Em relação à avaliação da qualidade da informação de saúde na internet, algumas experiências têm sido realizadas no Brasil. Em geral, elas estão voltadas para as “informações incorretas”, que, como visto acima, são informações equivocadas que não foram criadas com a intenção de causar dano.
Publicamos recentemente dois artigos em que avaliamos informações de saúde disponíveis no portal Saúde de A à Z, vinculado ao Ministério da Saúde. Este portal é um glossário que disponibiliza informações sobre saúde chanceladas pelo governo federal. Ele é a principal referência de informação para todas as secretarias estaduais e municipais de saúde e para a população brasileira. A informação disponível nele pode ser considerada confiável.

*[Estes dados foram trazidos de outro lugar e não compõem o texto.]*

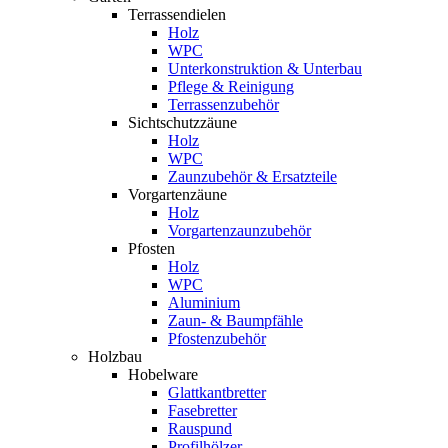
Terrassendielen
Holz
WPC
Unterkonstruktion & Unterbau
Pflege & Reinigung
Terrassenzubehör
Sichtschutzzäune
Holz
WPC
Zaunzubehör & Ersatzteile
Vorgartenzäune
Holz
Vorgartenzaunzubehör
Pfosten
Holz
WPC
Aluminium
Zaun- & Baumpfähle
Pfostenzubehör
Holzbau
Hobelware
Glattkantbretter
Fasebretter
Rauspund
Profilhölzer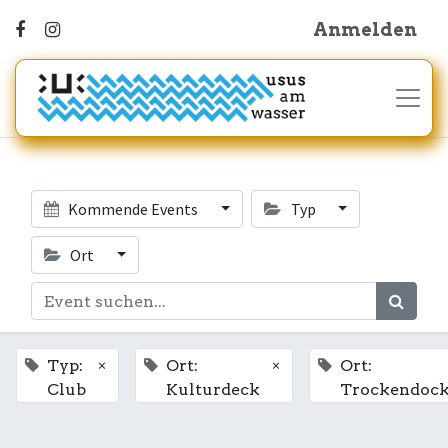
Anmelden
Kommende Events
Typ
Ort
×
×
Typ:
Ort:
Ort:
Club
Kulturdeck
Trockendoc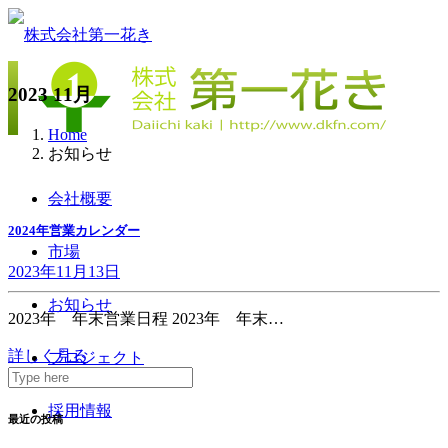
2023 11月
Home
お知らせ
会社概要
2024年営業カレンダー
市場
2023年11月13日
お知らせ
2023年 年末営業日程 2023年 年末…
詳しく見る
プロジェクト
採用情報
最近の投稿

Porém, nesta série de investigações, cujos resultados foram publicados na revista Saúde em Debate, do Cebes, concluiu-se que a maioria das informações sobre tuberculose e leishmaniose disponíveis no portal não está em conformidade com os critérios e indicadores adotados – ou simplesmente está ausente. Um dos exemplos pode ser encontrado no fato de não constar, no ambiente dedicado à leishmaniose, qualquer informação sobre os hábitos silenciosos e noturnos do inseto transmissor desta doença.
Perguntamos: como o cidadão poderá identificar o inseto transmissor da doença se o site do próprio Ministério da Saúde destaca apenas que ele é pequeno, sem informar mais detalhes?

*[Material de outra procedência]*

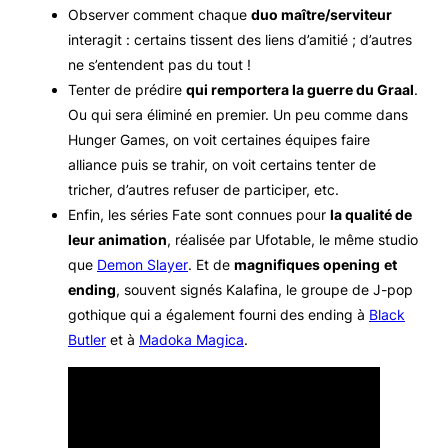
Observer comment chaque
duo maître/serviteur
interagit : certains tissent des liens d’amitié ; d’autres
ne s’entendent pas du tout !
Tenter de prédire
qui remportera la guerre du Graal
.
Ou qui sera éliminé en premier. Un peu comme dans
Hunger Games
, on voit certaines équipes faire
alliance puis se trahir, on voit certains tenter de
tricher, d’autres refuser de participer, etc.
Enfin, les séries
Fate
sont connues pour
la qualité de
leur animation
, réalisée par Ufotable, le même studio
que
Demon Slayer
. Et de
magnifiques
opening
et
ending
, souvent signés Kalafina, le groupe de J-pop
gothique qui a également fourni des
ending
à
Black
Butler
et à
Madoka Magica
.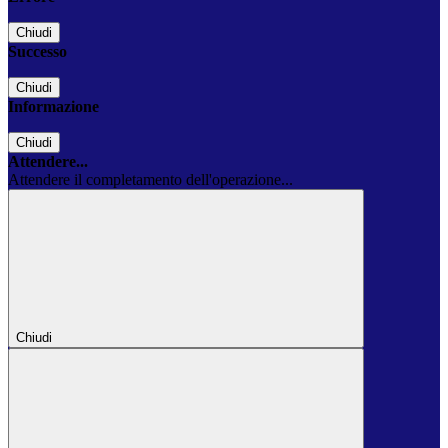
Chiudi
Successo
Chiudi
Informazione
Chiudi
Attendere...
Attendere il completamento dell'operazione...
Chiudi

Informar bem, promover saúde
Informações corretas, atualizadas, cientificamente embasadas e compreensíveis por todos podem exercer um papel fundamental nas práticas de autocuidado, na redução dos custos dos serviços, na prevenção de doenças e na promoção da saúde. Em um estudo de 2020 sobre a influência das informações oriundas do meio virtual sobre as pessoas, as pesquisadoras Maria Bujnowska-Fedak e Paulina Wegierek concluíram que “as informações sobre saúde e doenças obtidas na internet afetam, sem dúvida, o comportamento dos pacientes e as decisões de saúde que tomam”.
Por tudo isso, a desordem informacional e seu enfrentamento deveriam ter um lugar não apenas no próximo Simpósio Internacional de Transformação Digital no SUS. A literacia digital, a checagem dos fatos e a avaliação da qualidade da informação de saúde na Internet devem se transformar em políticas públicas do Sistema Único de Saúde.
Assim, com certeza aumentarão as chances de a saúde digital se transformar em uma realidade palpável para a maioria dos brasileiros.
*André Pereira Neto é pesquisador do Instituto de Comunicação e Informação Científica e Tecnológica em Saúde da Fundação Oswaldo Cruz (ICICT/Fiocruz).